Er starrte mit offenem Mund in die Nacht hinaus, dann zupfte er an seiner Unterlippe. Plötzlich spürte er, wie fertig er war. Vor allem wegen der Tabletten, aber auch wegen all der Ereignisse der letzten Zeit. Innerhalb weniger Wochen hatte er alles versaut. Die kleine Chance, die er gehabt hatte, war dahin. Seine Beziehung war im Eimer, sein Gefühlsleben befand sich im totalen Ausnahmezustand, und seine Motorik fing an, ihm üble Streiche zu spielen. Seine Seele war tot und irgendwo in seiner eigenen inneren Hölle vergraben. Nicht einmal seine Gedanken waren mehr seine eigenen. Er spürte sich selbst nicht mehr.

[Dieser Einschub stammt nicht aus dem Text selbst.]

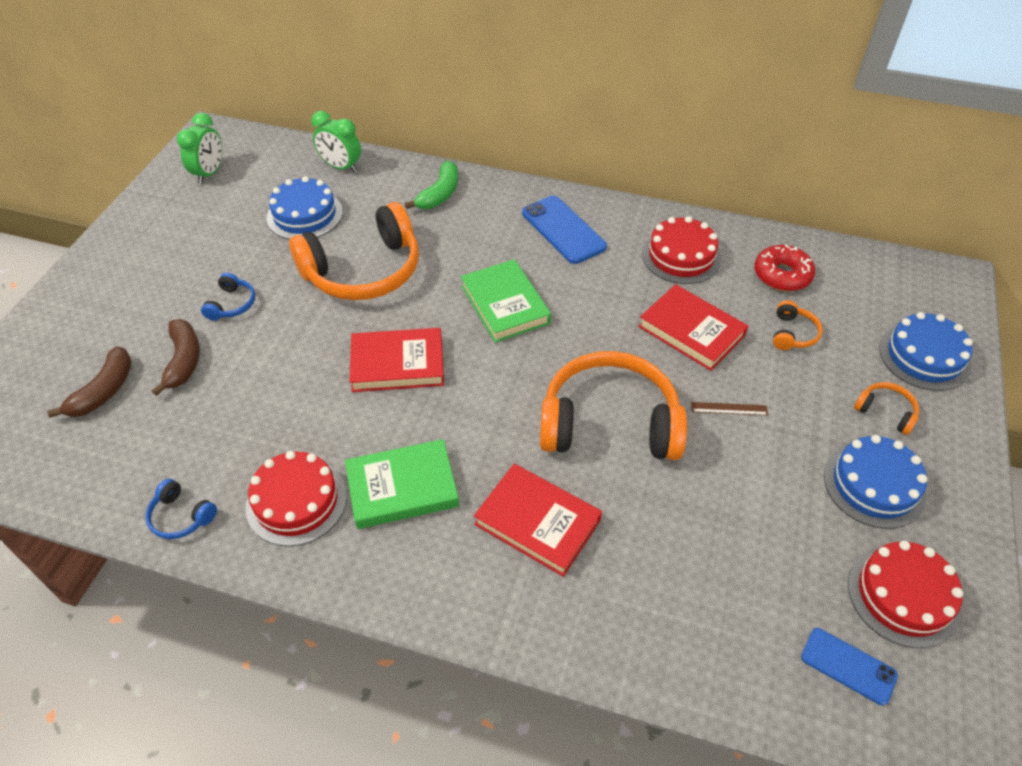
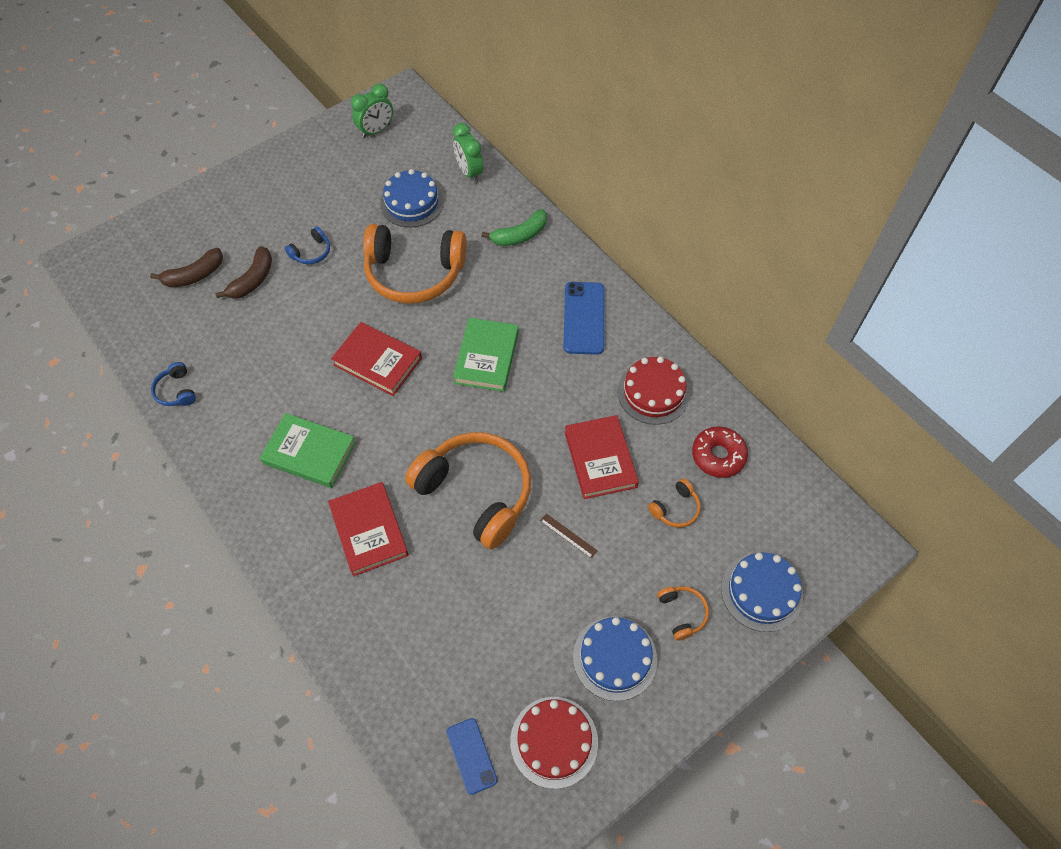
camera: 35 degrees right, 10 degrees up
red cake [246,451,347,546] -> none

Er musste einfach ganz am Ende anfangen. Also, wer war der Typ gewesen, der zu ihm ins Auto gestiegen war? Jedenfalls keiner aus Hectors Truppe. Vielleicht ein Freund von ihr? Ein Freund, der Sophie helfen wollte? Aber warum sollte er das tun? Und wie viel wusste er? In diesem Moment tauchte in seinem zugedröhnten Kopf ein Gefühl von Sinn und Zusammenhang auf: Sein Handy war weg, sein Portemonnaie, das Magazin seiner Pistole, die Autoschlüssel, alles weg, genau wie seine Persönlichkeit und seine Seele und sein früheres Leben.
Vielleicht war das ein Zeichen? Ein Zeichen für Veränderung? Das ihm bedeutete, dass er jetzt von vorn anfangen und herausfinden musste, was hier wirklich geschah, dass er sich entscheiden musste, auf welcher Seite er stand?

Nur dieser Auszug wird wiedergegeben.